Mais il existe également une hypocrisie certaine du côté occidental. A ma connaissance, aucune nation ne reconnaît l’indépendence du Tibet et quasiment aucun gouvernement occidental - ou autre d’ailleurs - ne fait guère d’efforts pour convaincre le gouvernement chinois de se montrer plus tolérant quant à la possibilité de davantage d’autonomie. Les enjeux économiques sont bien plus importants que le maintien d’une culture perchée sur le toit du monde.

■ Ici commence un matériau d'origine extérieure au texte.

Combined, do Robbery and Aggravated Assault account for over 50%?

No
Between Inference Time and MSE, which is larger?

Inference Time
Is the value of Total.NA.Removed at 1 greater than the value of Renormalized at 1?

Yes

Car c’est bien une “autonomie” plus ou moins grande qui constitue le seul espoir des Tibétains. Le Dalaï Lama, personne remarquable à bien des égards et qui continue malheureusement à être ignoré par le gouvernement chinois, qui attend patiemment sa mort pour choisir son remplaçant, reconnaît cette réalité depuis 1989 : le Tibet n’a plus la moindre chance de connaître un jour une indépendence telle qui était la sienne de facto lors de la première partie du 20e siècle. Sa seule et unique chance de pouvoir gérer ses propres affaires sociales et religieuses se trouve dans une autonomie accordée par Pékin.

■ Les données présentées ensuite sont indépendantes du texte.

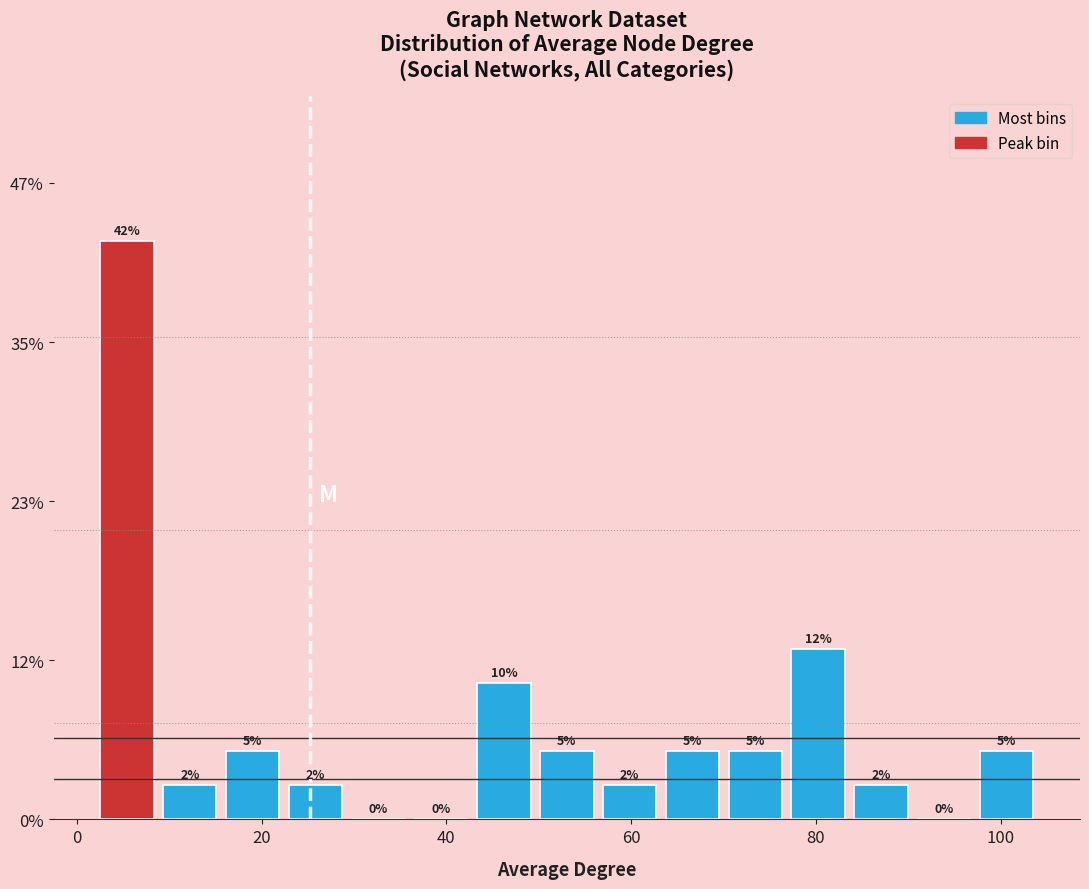

Read against the x-axis, roughly where is the centre of the tallest bar?

6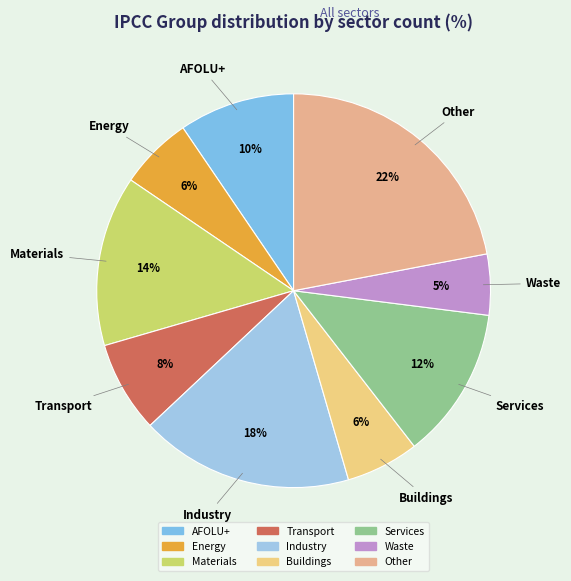

How many slices are in this pie chart?

9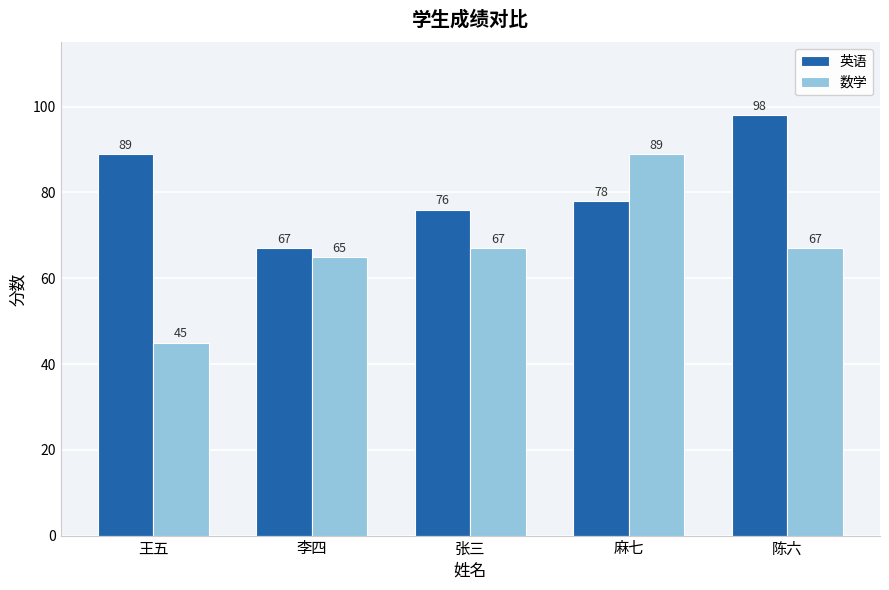

What is the sum of all 英语 values?

408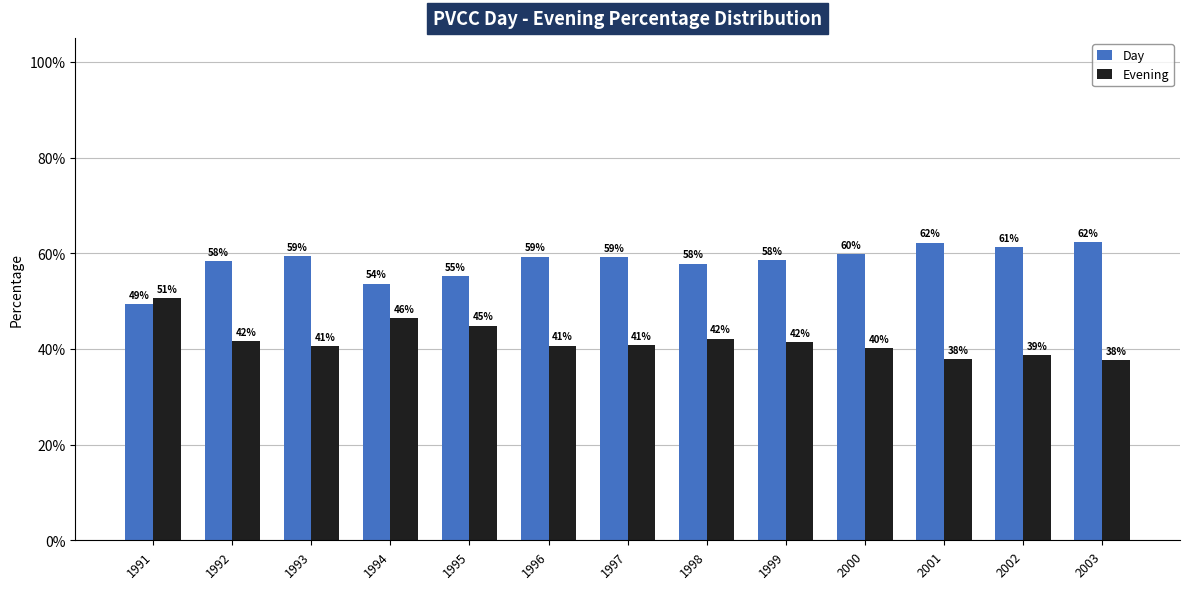

Reading left to right, list all the values displayed in this chart.

Day: 0.5	0.6	0.6	0.5	0.6	0.6	0.6	0.6	0.6	0.6	0.6	0.6	0.6
Evening: 0.5	0.4	0.4	0.5	0.4	0.4	0.4	0.4	0.4	0.4	0.4	0.4	0.4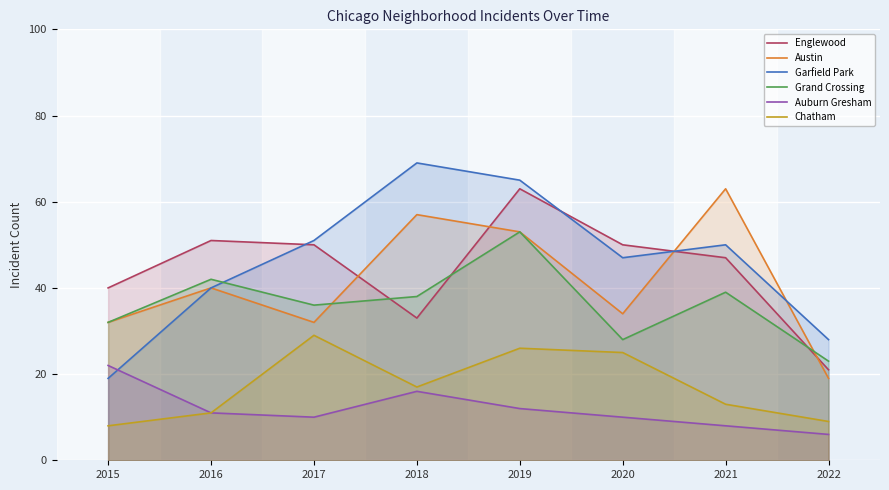

True or false: Austin and Garfield Park intersect in this chart.

True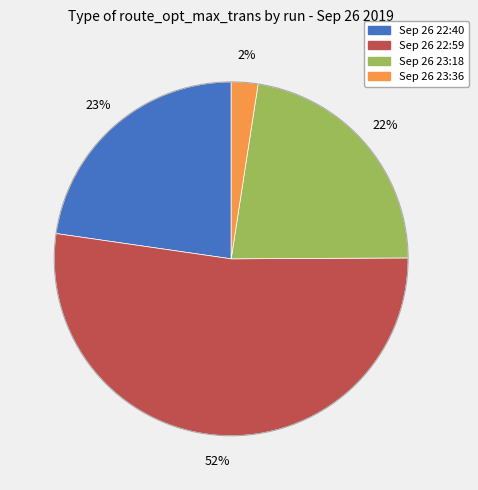

Count the number of slices in the pie.

4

L’indépendence est un rêve que certains caressent encore mais qui a tout de l’illusion totale. Je suis prêt à faire le pari qu’un gouvernement chinois démocratique - ce qui, n’en déplaisent aux médias occidentaux, n’est pas prêt d’arriver et n’est certainement pas la priorité d’une grande partie de la population chinoise - ne lâcherait pas plus le Tibet que le Parti communiste, dont l’histoire prouve qu’il ne recule devant rien pour atteindre ses objectifs. Comment une population de plus d’un milliard trois cents millions d’habitants pourrait-elle accepter qu’un gouvernement, quel qu’il soit, “abandonne” ou sacrifie un huitième du territoire national ? J’ai déjà assez souvent entendu des critiques acerbes concernant la manière dont la Chine a récemment concédé à la Russie un grand morceau de territoire qui lui appartenait durant la dynastie mandchoue des Qing. Il s’agirait donc d’un véritable suicide politique que de songer à laisser le Tibet devenir indépendent, pour un gouvernement démocratique tout autant que pour le Parti communiste.

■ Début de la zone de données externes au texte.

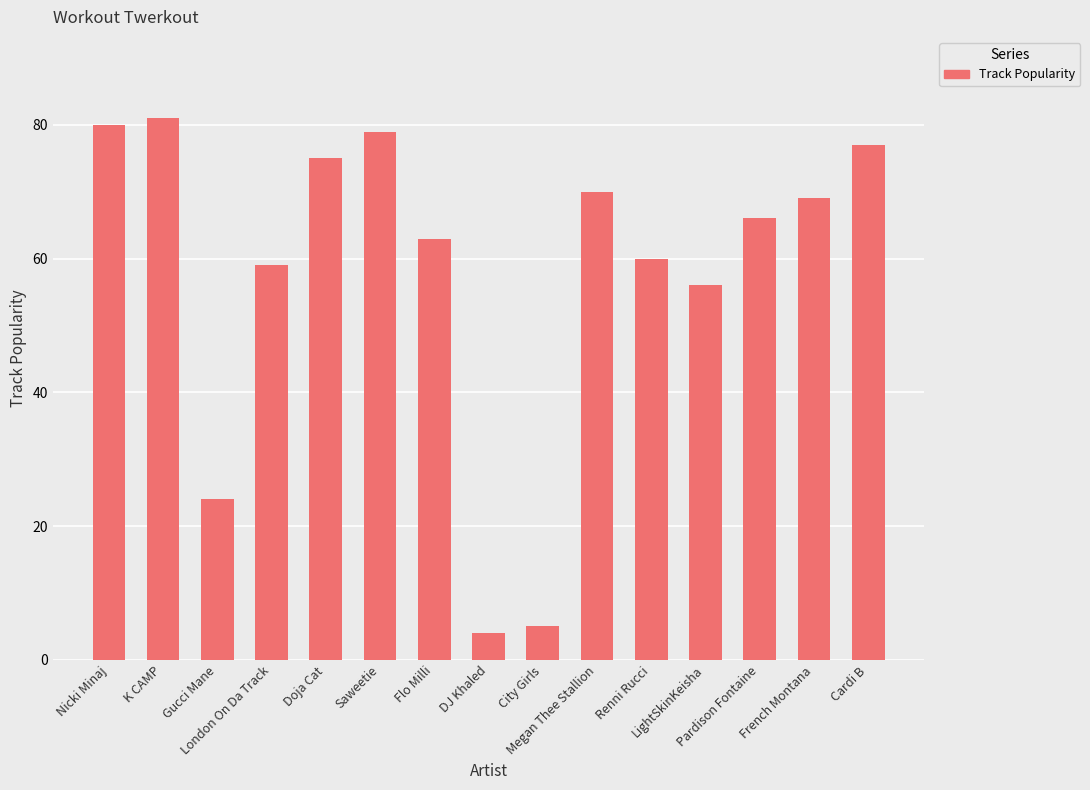

What position from the right is Saweetie?

10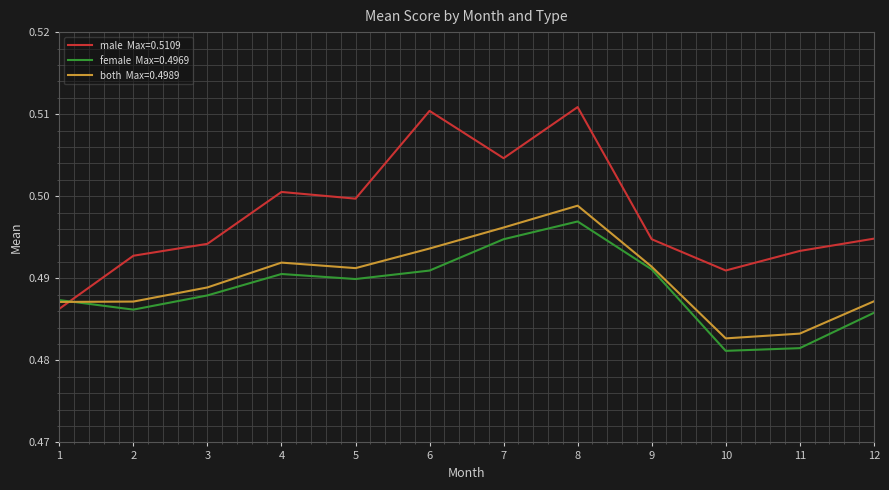

How many lines are shown in the chart?

3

Je finirai avec un retour vers l’année 1996. Avant de partir pour le Tibet en tant que guide de voyage pour des groupes de touristes allemands, j’avais assisté à un symposium de trois jours totalement fascinant sur “Le Mythe Tibet”. Des spécialistes de culture tibétaine s’étaient succédés sur la scène pour présenter différents aspects de la culture tibétaine. Le résultat fut frappant. Le seul Tibétain étant intervenu expliqua que le mythe véhiculé par le gouvernement en exil sur l’harmonie de la société tibétaine avant l’invasion chinoise était aussi éloigné de la réalité que la description de l’enfer sur Terre donnée par le gouvernement chinois. Quant aux autres intervenants, ils donnèrent dans leur ensemble une image tout en nuances de cette région dont la plupart d’entre nous ne connaissent rien d’autres que les infos diffusées par les médias. Bref, il n’est pas impossible que les Occidentaux soient aussi mal informés sur de nombreux aspects des réalités du Tibet que les Chinois.
Des deux côtés, l’incompréhension règne et semble avoir encore de beaux jours devant elle.